Reproduire le passage du texte à analyser allant de « Le sujet qui » jusqu'à « sujet du désir. » inclus, en substituant « chemin » à « voyage ».

▶ [Texte à analyser]:
* * * * *

La crise n’est pas dans les choses, elle
est dans les esprits.
.
La « crise » domine tout et, en
même temps, tout est dominé par la recherche du bien-être.
.
La substantialité même de la conscience, ce
qui fait son existence et son sens, est le désir et le « souhait »,
le mouvement vers la perfection, la plénitude et l’idéal.
.
L’action s’invente à partir de
l’imagination d’un monde meilleur et, par conséquent, à partir de l’avenir. Et
celui-ci est notre œuvre, loin qu’il soit le résultat nécessaire et mécanique
d’un passé qui ne ferait ainsi que se répéter lui-même dans un avenir sans
avenir.
.
La crise est le moment culminant d’une
insatisfaction, d’une contradiction intérieure ou d’une souffrance.
.
Le sujet qui s’embarque pour son voyage vers
le bonheur, c’est-à-dire vers la plénitude de sa propre réalisation, n’est pas
seulement le sujet intellectuel de la connaissance et de la réflexion, c’est
aussi le sujet du désir.
.
Le combat
pour le bonheur et la liberté ne disparaît pas devant la pensée du
déterminisme ; il est au contraire rendu possible par le levée de ces
contradictions apparentes entre déterminisme et liberté.
.
La conscience n’est ni une chose ni une
machine. Elle est « substantielle » par le désir, et consciente par
la réflexion.
.

* * * * *

Entrées du jeu de données
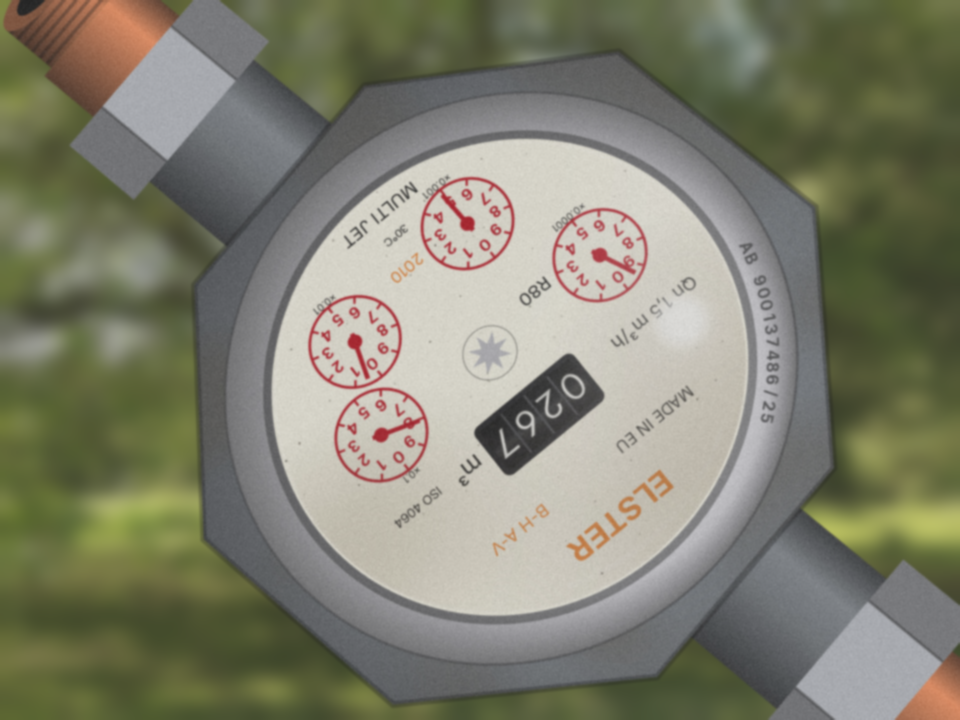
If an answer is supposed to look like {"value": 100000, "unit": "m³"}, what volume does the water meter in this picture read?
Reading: {"value": 267.8049, "unit": "m³"}
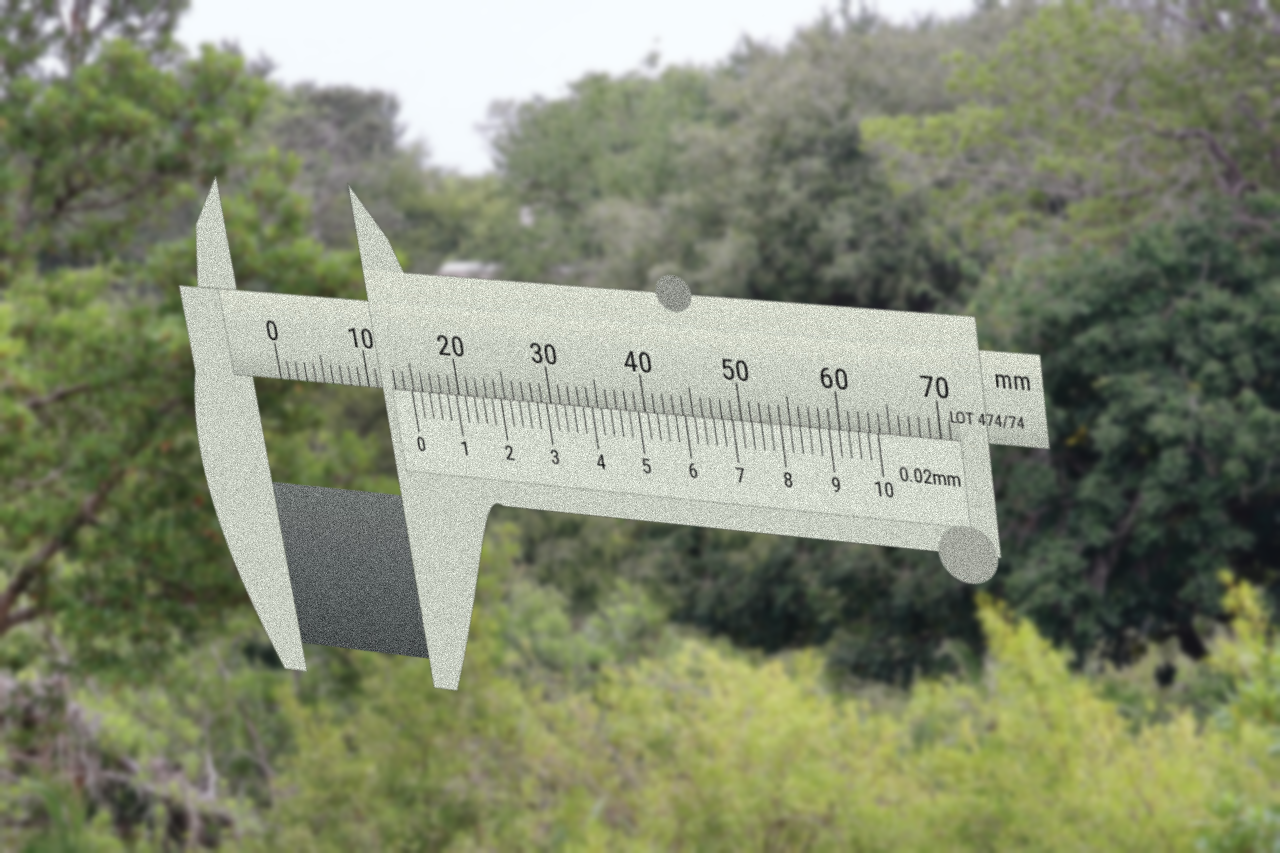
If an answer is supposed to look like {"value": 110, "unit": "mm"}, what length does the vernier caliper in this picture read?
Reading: {"value": 14.8, "unit": "mm"}
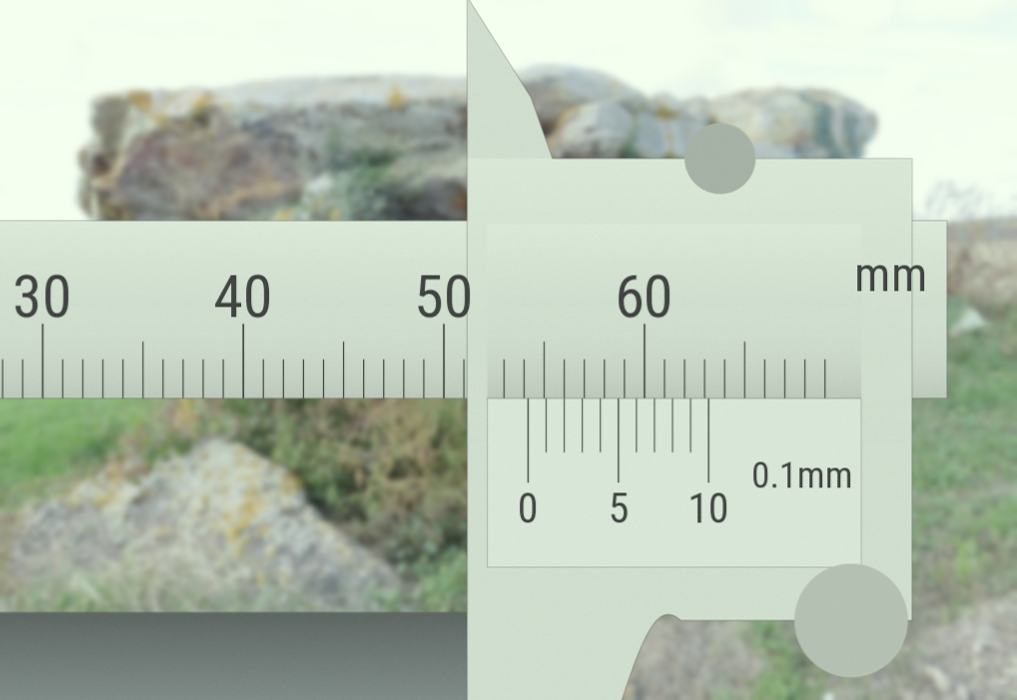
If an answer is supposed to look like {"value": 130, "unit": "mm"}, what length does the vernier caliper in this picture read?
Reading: {"value": 54.2, "unit": "mm"}
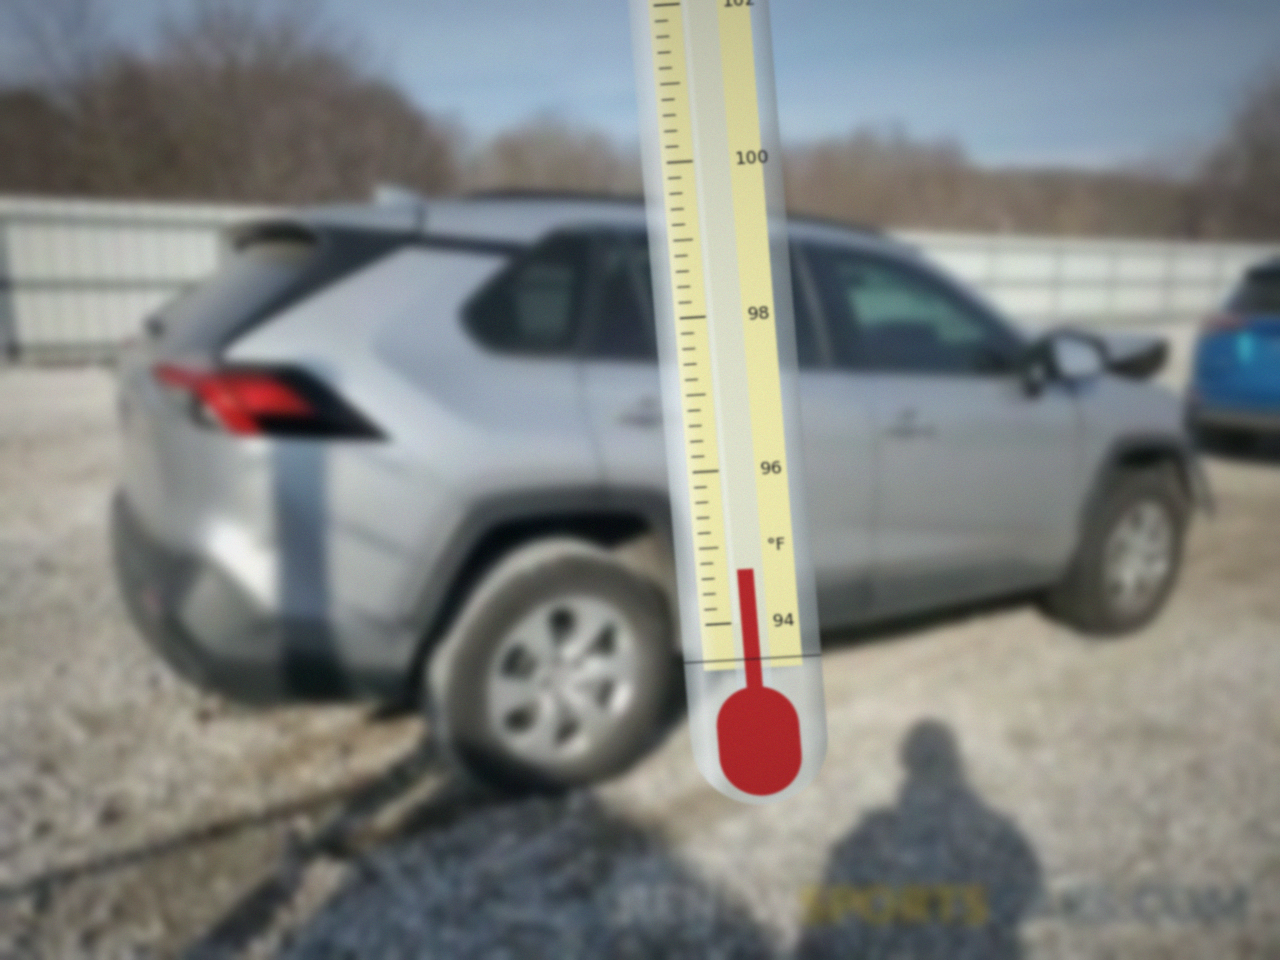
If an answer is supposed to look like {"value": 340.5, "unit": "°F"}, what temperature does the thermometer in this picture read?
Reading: {"value": 94.7, "unit": "°F"}
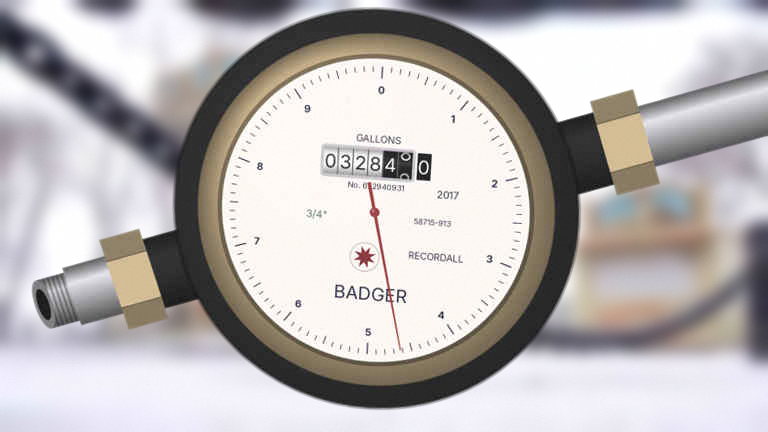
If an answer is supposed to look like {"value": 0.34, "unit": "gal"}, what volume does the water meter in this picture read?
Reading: {"value": 328484.6, "unit": "gal"}
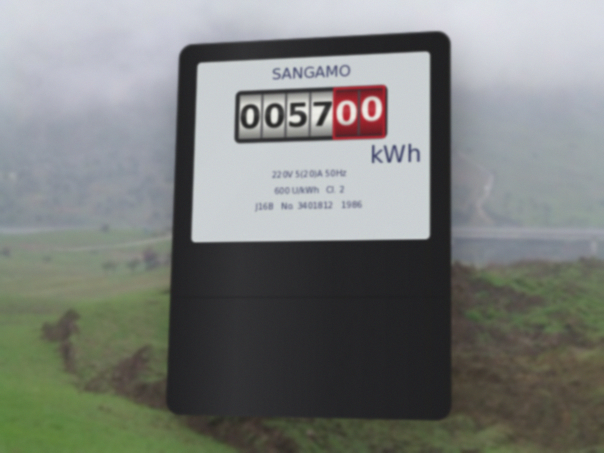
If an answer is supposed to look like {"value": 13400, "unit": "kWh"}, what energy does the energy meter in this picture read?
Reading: {"value": 57.00, "unit": "kWh"}
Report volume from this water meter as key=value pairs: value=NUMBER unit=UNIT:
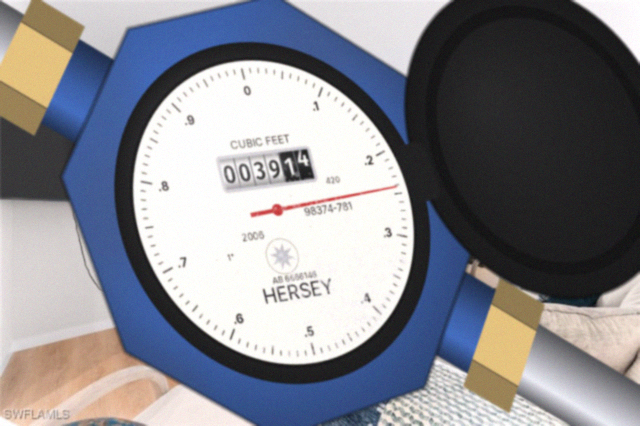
value=3914.24 unit=ft³
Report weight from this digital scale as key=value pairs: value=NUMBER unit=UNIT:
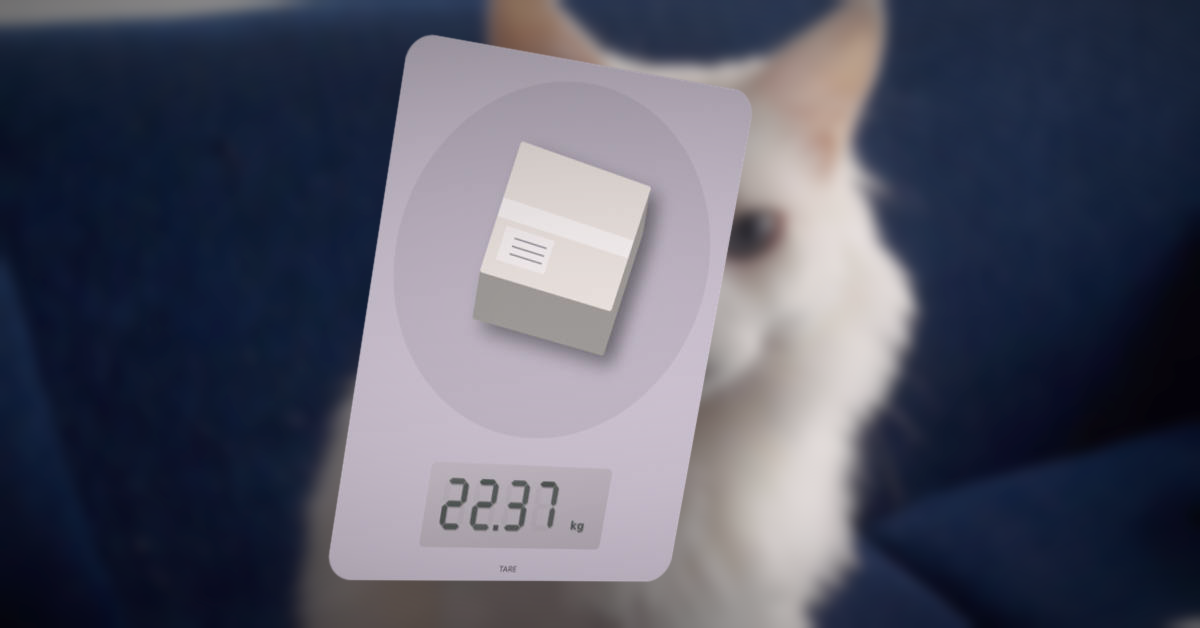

* * * * *

▶ [Résultat de tâche]:
Le sujet qui s’embarque pour son chemin vers
le bonheur, c’est-à-dire vers la plénitude de sa propre réalisation, n’est pas
seulement le sujet intellectuel de la connaissance et de la réflexion, c’est
aussi le sujet du désir.